Navitas' Rod Jones says US travel ban on Muslims is good for Australian international education

Navitas CEO Rob Jones said that after completing college closures, the company was in "clear air".
Navitas CEO Rob Jones said that after completing college closures, the company was in "clear air".

Navitas CEO Rod Jones believes there is a "strong possibility" that US President Donald Trump's travel ban on passport holders from seven Muslim countries will boost Australia's international education industry.

Speaking after the release of Navitas' half-year results on Tuesday, Mr Jones said there was now a perception that the US did not welcome international students and that the UK, after Brexit, was a tough market for them.

The three other main English-speaking education destinations – Australia, Canada and New Zealand – were "well-respected", he said. Navitas, a listed Australian-based education provider, operates in all five countries.

The Navitas share price fell more than 6 per cent on Tuesday after the company announced an 8 per cent fall in half-year earnings, mainly due to the continuing impact of the closure of two of its university partner colleges linked to Macquarie University and Curtin University.

It said the closures were now complete and the company had "a reset platform for future growth".

"That's over, we're now out the other end, we're in clear air," Mr Jones said.

Navitas reaffirmed its guidance that FY17 EBITDA would "remain broadly in line with the FY16 result on a constant currency basis".

EBITDA for the half-year ended December 31 2016 was $76.6 million, down from $82.8 million in the previous corresponding period.

Most of the earnings fall was attributed to the company's university partnerships division – affected by the college closures – for which EBITDA was $70.3 million in the 2016 December half compared to $74.2 million a year earlier.

Navitas said that without the closures the university partnerships division would have recorded 8 per cent growth in underlying EBITDA.

Net profit after tax was up 18 per cent, which the company said was helped by a "non-recurring, non-cash gain" from the sale of one of Navitas' colleges, Perth Institute of Business and Technology, to a joint venture between Navitas and Edith Cowan University.

The company's statement said its balance sheet remained strong, allowing for the continuation of the share buy-back scheme.

Earnings per share were up by 21 per cent and a fully franked interim dividend of 9.4¢ per share will be paid on March 15, with a record date of March 1.

Mr Jones said the results were "in line with our expectations and our full-year guidance".
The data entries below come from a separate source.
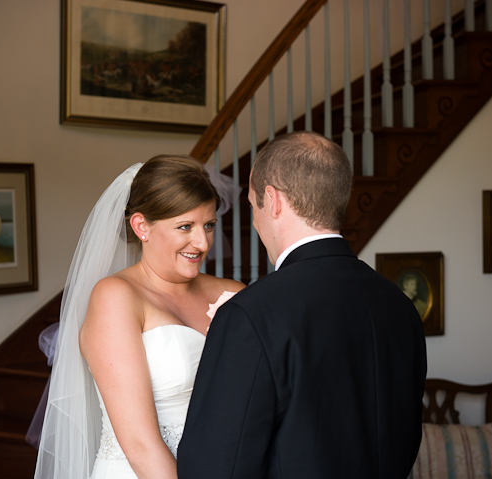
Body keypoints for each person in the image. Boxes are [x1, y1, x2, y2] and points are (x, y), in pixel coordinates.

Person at [177, 131, 427, 479]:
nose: (254, 219)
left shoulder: (250, 314)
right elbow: (405, 438)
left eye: (252, 205)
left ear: (273, 200)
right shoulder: (400, 307)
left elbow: (215, 467)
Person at [33, 155, 244, 479]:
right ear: (141, 226)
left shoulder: (233, 293)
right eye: (185, 226)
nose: (202, 243)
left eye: (209, 225)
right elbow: (140, 445)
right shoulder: (115, 298)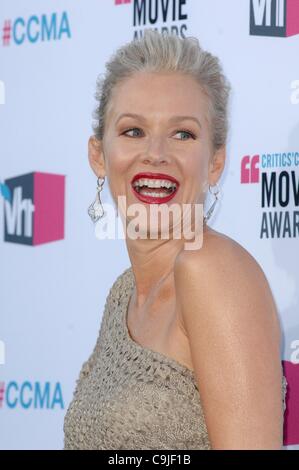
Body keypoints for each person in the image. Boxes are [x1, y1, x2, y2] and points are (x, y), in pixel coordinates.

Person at [63, 29, 287, 450]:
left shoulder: (211, 270)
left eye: (183, 134)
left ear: (216, 162)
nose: (156, 154)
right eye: (133, 131)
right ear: (98, 155)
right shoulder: (122, 293)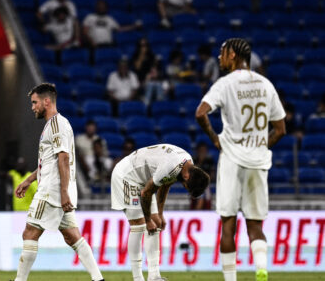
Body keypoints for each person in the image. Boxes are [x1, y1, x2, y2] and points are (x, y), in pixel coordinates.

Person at [195, 38, 286, 281]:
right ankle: (261, 271)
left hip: (232, 160)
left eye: (222, 53)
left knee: (228, 223)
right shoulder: (266, 84)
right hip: (258, 161)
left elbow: (201, 113)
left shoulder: (225, 84)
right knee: (255, 225)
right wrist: (259, 145)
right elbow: (280, 129)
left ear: (233, 54)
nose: (219, 58)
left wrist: (215, 138)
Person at [13, 83, 104, 281]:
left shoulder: (56, 124)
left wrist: (63, 192)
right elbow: (50, 161)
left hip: (51, 191)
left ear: (47, 101)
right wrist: (29, 179)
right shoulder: (54, 125)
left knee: (29, 233)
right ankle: (99, 279)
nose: (32, 107)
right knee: (73, 236)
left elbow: (63, 158)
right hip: (58, 190)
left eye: (35, 102)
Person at [111, 143, 210, 281]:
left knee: (156, 223)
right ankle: (137, 278)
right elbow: (146, 192)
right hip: (127, 176)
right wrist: (147, 220)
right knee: (138, 226)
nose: (184, 186)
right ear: (187, 177)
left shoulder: (188, 164)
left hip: (145, 180)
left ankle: (154, 276)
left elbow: (165, 184)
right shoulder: (171, 167)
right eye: (187, 187)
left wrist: (159, 214)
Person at [190, 142, 215, 210]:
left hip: (206, 185)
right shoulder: (193, 160)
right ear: (197, 151)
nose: (202, 152)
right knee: (199, 194)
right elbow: (191, 174)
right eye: (201, 151)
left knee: (205, 192)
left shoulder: (209, 161)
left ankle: (206, 211)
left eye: (204, 151)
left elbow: (212, 176)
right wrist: (200, 162)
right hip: (195, 185)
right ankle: (196, 212)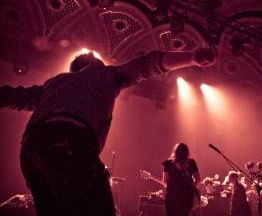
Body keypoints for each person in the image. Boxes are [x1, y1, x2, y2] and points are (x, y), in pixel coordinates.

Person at [0, 48, 215, 216]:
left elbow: (15, 97)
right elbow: (146, 65)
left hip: (31, 148)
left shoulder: (55, 83)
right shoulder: (105, 74)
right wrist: (191, 57)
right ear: (94, 64)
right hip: (70, 142)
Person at [162, 143, 200, 216]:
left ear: (175, 151)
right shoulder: (191, 162)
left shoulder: (168, 163)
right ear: (187, 152)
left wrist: (173, 187)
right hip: (187, 196)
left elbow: (165, 181)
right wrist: (191, 187)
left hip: (172, 196)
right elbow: (198, 179)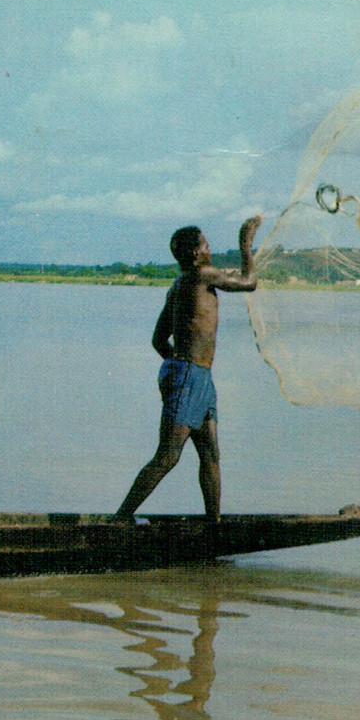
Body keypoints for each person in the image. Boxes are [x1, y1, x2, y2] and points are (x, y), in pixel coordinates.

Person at [116, 215, 262, 521]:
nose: (210, 250)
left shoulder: (179, 285)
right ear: (197, 253)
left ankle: (214, 524)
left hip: (196, 377)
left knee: (210, 454)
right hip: (189, 376)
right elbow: (250, 282)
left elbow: (158, 340)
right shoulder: (202, 275)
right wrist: (245, 244)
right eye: (207, 245)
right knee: (168, 455)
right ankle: (119, 519)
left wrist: (178, 367)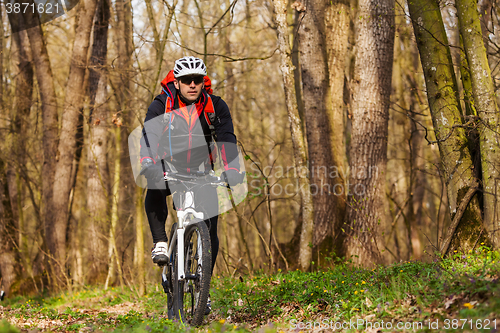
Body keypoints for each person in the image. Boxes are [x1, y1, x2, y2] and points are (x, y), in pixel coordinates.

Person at [139, 56, 243, 314]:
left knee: (211, 230)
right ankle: (161, 242)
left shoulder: (215, 106)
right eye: (186, 80)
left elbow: (227, 138)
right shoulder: (162, 104)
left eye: (197, 80)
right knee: (154, 186)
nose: (192, 85)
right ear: (177, 82)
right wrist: (148, 161)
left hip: (201, 171)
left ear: (203, 82)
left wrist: (231, 170)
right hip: (168, 166)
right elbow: (149, 135)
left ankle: (202, 286)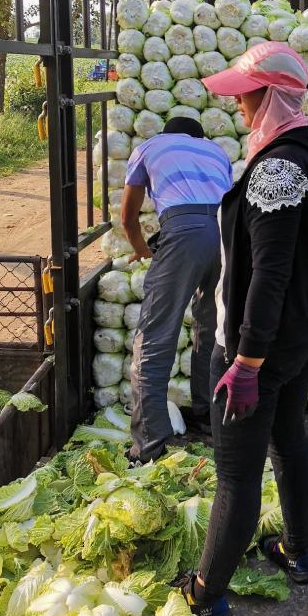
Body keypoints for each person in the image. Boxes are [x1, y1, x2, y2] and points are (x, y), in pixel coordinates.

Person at [173, 41, 308, 616]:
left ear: (268, 96)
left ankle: (207, 591)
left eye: (245, 96)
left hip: (261, 343)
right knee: (289, 434)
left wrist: (245, 361)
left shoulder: (275, 170)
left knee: (237, 473)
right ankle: (298, 550)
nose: (239, 106)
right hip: (301, 333)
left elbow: (270, 273)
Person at [121, 116, 232, 463]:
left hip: (184, 231)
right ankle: (208, 418)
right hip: (227, 235)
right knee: (213, 330)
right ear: (200, 137)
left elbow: (128, 216)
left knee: (155, 334)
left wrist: (141, 248)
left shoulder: (149, 147)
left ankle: (149, 445)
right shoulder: (217, 151)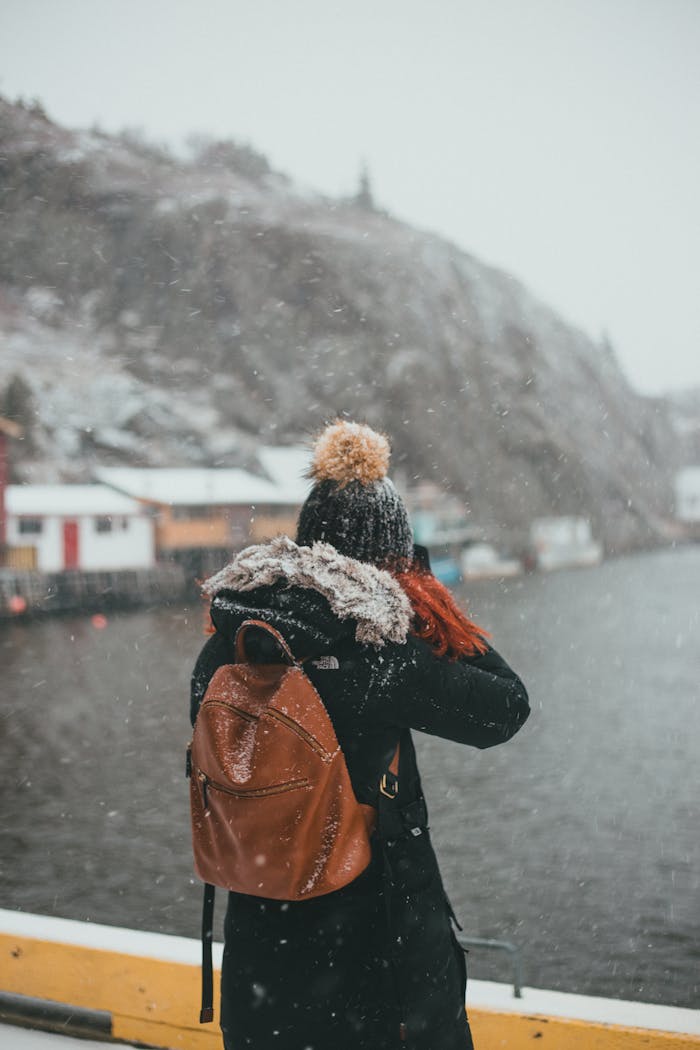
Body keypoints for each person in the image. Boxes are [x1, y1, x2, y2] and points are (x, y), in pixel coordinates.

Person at [190, 420, 530, 1050]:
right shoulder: (378, 655)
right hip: (376, 979)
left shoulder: (229, 641)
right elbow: (505, 707)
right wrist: (422, 594)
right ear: (391, 557)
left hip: (261, 966)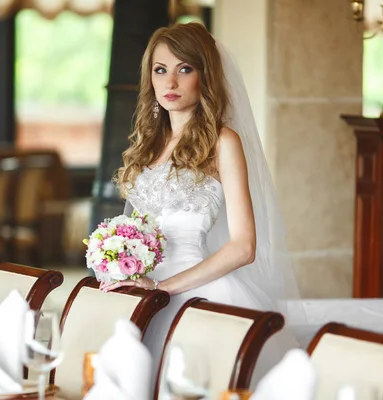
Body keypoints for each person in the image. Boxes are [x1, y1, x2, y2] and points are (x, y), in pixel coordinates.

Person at [101, 22, 302, 389]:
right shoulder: (149, 144)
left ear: (204, 75)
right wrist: (119, 263)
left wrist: (165, 289)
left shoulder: (224, 142)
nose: (170, 83)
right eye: (160, 70)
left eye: (185, 69)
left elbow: (244, 247)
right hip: (146, 291)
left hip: (200, 292)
Navitas shares closed at $4.43 on Tuesday, down 6.4 per cent from Monday's close.

The company also blamed unfavourable foreign exchange movements and the federal government's reforms to the failed VET FEE-HELP student loan scheme for the reduced group earnings.

The new Vocational Student Loans scheme, which replaces VET FEE-HELP, has put ceilings on the amount students can borrow to fund a course. In some cases the loan amount is less than the course cost, unlike VET FEE-HELP in which the loan to students covered the full cost of a course.

Navitas said this had little impact on the first-half results but was likely to limit future growth in the company's professional and English programs division.

However Mr Jones said that because the company's business was mainly in the higher education space, this had an impact on only a small proportion of company activities and was already taken account of in its profit guidance.